● **Instruction**
How many lines in these records hold the string "Revoluția"? Reply with the number alone.

● **Task inputs**
§

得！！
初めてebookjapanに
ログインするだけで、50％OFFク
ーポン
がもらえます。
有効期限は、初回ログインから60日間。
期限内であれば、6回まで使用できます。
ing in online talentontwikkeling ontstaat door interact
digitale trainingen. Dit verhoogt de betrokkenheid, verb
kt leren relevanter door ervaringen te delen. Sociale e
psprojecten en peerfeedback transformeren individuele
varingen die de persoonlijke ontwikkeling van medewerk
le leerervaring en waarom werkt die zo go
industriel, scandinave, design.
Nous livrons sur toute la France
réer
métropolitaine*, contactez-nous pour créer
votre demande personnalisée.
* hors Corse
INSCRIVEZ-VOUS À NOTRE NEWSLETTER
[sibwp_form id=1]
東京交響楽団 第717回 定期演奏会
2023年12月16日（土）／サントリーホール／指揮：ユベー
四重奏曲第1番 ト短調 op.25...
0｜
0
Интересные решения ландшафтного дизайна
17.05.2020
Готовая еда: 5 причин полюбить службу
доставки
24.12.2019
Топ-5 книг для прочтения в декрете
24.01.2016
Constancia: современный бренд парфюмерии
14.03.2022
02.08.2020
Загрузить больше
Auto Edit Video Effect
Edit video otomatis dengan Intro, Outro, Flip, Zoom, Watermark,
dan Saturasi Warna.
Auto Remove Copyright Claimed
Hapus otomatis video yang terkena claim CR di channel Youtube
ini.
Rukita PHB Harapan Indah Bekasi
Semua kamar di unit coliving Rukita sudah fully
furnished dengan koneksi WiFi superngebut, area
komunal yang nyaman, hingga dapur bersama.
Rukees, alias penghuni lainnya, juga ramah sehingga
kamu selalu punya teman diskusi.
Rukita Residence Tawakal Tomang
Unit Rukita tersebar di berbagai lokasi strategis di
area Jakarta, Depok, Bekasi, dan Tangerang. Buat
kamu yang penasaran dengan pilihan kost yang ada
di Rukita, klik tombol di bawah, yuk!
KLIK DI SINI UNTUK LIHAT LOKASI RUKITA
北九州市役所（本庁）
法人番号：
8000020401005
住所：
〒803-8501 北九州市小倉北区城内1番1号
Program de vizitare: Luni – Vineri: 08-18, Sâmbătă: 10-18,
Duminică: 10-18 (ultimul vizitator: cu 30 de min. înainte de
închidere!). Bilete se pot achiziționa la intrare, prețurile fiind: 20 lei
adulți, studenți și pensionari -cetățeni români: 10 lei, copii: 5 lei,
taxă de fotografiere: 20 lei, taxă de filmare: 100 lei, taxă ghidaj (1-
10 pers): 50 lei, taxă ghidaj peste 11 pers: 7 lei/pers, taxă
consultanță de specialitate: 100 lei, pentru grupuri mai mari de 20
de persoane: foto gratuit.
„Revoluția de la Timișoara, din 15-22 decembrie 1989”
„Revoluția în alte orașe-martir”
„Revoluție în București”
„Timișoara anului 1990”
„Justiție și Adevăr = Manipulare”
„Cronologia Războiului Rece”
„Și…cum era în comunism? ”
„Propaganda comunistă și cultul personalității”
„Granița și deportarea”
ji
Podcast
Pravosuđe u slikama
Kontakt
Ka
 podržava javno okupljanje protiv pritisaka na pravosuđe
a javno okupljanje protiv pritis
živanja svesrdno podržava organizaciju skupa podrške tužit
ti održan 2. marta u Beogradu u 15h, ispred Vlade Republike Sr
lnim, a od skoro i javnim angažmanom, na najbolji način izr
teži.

§

● **Result**
2